最初幾年,他還牽掛著外面的世界,幻想著等他好了,就和嘉木、傑彬出去玩兒。媽媽也總是告訴他,快了,快了,很快就有藥了,只要小奇堅持下去,肯定會再站起來的。老師會幫他補課,嘉木和傑彬會和他一起做作業,周末可以出去踢球、游泳,參加比賽,還計劃暑假到美國游學。

漸漸地,嘉木和傑彬來看他的次數越來越少,他們去的地方玩的游戲越來越陌生,外面的世界好像突然冒出了很多新鮮有意思的東西,都是顧奇不知道的。本來最熟悉的好朋友,也變得沒什麽共同話題可聊了。他們長高了、變壯了,聲音也低沈了,顧奇感覺自己認不出來他們了。後來,他們就不來了。

不知道過了多久,媽媽也不再提等他好了就怎麽樣怎麽樣了,他的活動範圍從輪椅轉移到了床上,朝南的落地玻璃窗透進來的陽光成了他和大自然的唯一鏈接。他也向媽媽要求過幾次,讓人推著他出去,每次都被人投來異樣的眼光,還有雖然聽不清楚但知道肯定不是什麽好話的猜測和議論。
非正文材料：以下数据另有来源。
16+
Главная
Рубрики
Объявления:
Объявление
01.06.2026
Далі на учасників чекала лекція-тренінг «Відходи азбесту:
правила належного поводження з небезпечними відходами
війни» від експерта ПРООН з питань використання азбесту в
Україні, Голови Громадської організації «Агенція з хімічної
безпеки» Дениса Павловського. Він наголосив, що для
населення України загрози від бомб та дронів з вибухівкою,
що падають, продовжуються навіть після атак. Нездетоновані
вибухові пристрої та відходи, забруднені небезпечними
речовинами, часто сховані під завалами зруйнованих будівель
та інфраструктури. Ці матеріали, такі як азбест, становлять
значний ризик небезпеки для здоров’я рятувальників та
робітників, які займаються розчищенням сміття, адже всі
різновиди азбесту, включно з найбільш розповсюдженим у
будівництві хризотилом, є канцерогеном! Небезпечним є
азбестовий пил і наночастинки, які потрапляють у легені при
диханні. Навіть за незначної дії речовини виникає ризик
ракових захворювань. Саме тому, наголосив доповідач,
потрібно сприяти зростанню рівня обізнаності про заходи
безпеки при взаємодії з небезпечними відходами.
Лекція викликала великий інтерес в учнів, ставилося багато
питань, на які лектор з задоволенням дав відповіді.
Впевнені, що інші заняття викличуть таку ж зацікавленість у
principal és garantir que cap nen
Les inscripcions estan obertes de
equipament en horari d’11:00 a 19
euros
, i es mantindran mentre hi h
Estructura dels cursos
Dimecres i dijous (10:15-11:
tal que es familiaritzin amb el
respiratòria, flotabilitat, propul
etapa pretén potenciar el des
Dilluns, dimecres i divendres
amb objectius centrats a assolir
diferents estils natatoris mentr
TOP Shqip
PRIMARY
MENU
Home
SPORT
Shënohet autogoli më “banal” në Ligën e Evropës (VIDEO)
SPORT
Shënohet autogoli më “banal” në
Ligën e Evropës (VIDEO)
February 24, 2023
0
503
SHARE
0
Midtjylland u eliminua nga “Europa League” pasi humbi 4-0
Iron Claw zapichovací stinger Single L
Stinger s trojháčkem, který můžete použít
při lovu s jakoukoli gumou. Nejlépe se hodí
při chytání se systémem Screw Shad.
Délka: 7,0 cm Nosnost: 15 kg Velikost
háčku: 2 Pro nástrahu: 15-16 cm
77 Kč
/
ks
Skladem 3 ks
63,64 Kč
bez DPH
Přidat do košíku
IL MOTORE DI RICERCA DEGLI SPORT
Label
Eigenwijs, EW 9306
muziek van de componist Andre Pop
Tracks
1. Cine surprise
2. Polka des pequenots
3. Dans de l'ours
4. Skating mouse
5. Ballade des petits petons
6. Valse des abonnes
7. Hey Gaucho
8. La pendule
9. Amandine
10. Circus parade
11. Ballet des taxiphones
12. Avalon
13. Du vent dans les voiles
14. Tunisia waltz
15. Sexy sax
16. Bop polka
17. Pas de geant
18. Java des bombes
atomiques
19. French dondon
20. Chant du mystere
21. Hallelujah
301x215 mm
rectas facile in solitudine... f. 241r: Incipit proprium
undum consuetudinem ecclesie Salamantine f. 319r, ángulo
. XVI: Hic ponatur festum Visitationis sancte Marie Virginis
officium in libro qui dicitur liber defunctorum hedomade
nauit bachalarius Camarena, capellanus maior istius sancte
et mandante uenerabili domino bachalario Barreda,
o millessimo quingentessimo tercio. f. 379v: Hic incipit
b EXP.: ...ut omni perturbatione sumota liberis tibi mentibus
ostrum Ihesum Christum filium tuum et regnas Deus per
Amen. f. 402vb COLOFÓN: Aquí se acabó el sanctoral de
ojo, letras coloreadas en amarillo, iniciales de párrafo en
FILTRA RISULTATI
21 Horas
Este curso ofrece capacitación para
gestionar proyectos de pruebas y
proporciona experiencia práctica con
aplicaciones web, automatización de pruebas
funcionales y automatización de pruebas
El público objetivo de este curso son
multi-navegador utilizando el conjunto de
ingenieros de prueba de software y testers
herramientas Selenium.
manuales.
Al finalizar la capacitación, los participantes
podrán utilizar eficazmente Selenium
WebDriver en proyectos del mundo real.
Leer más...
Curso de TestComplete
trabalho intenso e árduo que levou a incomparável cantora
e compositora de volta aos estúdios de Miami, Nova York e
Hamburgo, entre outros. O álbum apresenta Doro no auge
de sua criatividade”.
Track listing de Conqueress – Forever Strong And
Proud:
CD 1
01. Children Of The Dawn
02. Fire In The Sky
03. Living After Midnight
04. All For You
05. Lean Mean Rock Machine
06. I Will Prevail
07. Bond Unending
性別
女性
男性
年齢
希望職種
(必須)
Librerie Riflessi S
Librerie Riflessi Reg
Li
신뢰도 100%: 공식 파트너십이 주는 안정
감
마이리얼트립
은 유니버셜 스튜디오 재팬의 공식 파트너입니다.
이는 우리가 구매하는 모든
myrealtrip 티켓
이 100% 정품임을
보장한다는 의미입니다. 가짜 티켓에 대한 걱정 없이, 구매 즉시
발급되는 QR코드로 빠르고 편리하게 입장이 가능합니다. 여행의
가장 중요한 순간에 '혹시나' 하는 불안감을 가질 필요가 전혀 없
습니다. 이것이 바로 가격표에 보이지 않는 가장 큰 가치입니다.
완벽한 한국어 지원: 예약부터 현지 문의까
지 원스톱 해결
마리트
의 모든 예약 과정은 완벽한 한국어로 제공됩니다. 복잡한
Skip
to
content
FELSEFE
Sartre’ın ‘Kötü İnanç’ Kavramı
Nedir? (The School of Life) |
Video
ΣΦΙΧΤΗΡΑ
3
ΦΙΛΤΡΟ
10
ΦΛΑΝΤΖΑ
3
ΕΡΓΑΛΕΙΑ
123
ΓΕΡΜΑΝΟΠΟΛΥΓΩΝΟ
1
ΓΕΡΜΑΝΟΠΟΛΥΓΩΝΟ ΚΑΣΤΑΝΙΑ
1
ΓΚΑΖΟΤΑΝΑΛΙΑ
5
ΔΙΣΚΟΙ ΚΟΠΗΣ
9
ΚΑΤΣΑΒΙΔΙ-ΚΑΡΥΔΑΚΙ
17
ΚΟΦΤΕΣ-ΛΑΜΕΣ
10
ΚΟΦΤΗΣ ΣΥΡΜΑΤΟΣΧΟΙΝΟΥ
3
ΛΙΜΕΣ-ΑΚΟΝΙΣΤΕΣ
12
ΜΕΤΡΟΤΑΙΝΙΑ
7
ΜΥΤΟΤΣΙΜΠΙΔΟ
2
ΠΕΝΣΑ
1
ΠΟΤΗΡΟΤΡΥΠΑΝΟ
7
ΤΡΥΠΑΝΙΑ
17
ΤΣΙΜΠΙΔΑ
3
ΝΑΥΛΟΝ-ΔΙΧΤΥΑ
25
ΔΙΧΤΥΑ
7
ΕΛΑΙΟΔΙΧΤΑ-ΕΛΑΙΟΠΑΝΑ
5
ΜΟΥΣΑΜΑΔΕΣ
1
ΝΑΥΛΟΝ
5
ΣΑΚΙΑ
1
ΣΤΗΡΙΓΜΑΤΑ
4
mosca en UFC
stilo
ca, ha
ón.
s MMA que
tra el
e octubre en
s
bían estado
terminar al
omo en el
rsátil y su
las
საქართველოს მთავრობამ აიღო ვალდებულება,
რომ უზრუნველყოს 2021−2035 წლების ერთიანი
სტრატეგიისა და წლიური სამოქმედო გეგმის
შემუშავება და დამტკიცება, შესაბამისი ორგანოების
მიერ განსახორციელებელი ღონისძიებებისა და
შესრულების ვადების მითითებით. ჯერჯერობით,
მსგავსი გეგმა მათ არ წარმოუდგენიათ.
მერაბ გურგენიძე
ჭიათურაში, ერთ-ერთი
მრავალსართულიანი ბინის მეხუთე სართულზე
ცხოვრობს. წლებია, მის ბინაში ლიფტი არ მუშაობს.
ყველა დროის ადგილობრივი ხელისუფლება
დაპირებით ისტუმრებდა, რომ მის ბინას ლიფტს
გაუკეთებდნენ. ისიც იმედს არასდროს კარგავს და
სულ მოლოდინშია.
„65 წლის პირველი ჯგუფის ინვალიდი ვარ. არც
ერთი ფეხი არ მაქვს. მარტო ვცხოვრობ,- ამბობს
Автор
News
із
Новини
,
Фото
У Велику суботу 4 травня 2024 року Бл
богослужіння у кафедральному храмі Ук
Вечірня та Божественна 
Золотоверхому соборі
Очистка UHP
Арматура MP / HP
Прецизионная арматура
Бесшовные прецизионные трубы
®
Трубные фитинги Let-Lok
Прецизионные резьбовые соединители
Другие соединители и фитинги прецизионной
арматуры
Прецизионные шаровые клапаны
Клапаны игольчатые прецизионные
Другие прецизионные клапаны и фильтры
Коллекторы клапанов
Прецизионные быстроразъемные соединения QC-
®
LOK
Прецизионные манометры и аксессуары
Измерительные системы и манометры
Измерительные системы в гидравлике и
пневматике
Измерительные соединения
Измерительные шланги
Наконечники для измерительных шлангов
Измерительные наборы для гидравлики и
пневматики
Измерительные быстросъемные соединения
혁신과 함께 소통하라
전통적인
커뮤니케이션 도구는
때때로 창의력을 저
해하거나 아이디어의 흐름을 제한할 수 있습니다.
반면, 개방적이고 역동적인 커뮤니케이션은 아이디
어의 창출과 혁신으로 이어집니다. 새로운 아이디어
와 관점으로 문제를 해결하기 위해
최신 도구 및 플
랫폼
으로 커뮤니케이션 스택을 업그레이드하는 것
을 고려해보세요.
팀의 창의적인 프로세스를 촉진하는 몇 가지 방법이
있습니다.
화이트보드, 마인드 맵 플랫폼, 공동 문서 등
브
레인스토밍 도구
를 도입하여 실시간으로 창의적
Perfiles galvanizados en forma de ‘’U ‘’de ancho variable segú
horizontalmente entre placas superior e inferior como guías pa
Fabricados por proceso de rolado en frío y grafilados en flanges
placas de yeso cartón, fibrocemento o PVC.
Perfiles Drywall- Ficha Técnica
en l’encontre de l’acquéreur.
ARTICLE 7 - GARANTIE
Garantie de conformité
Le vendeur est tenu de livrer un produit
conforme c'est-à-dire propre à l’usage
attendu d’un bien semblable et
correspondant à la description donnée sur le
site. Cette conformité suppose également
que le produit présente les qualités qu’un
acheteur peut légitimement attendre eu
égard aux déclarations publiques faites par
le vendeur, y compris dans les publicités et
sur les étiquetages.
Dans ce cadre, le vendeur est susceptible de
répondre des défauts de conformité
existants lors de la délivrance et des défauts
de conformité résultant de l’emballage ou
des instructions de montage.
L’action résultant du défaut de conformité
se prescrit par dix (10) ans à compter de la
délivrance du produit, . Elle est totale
家裏的保姆來來回回,換了又換,越來越多,他也徹底起不來了。

每天撐開眼,他就盯著天花板,困了就閉上眼,醒來繼續盯著天花板。如果保姆幫他翻身活動,他就可以看到房間的不同角度,窗戶、櫃子、沙發,以及各種各樣支撐他活著的儀器設備,層層疊疊的管道和線路繞成一個籠子。漸漸地,籠子也變得越來越模糊了,成了一團朦朧混沌的影子,搖晃得他頭暈。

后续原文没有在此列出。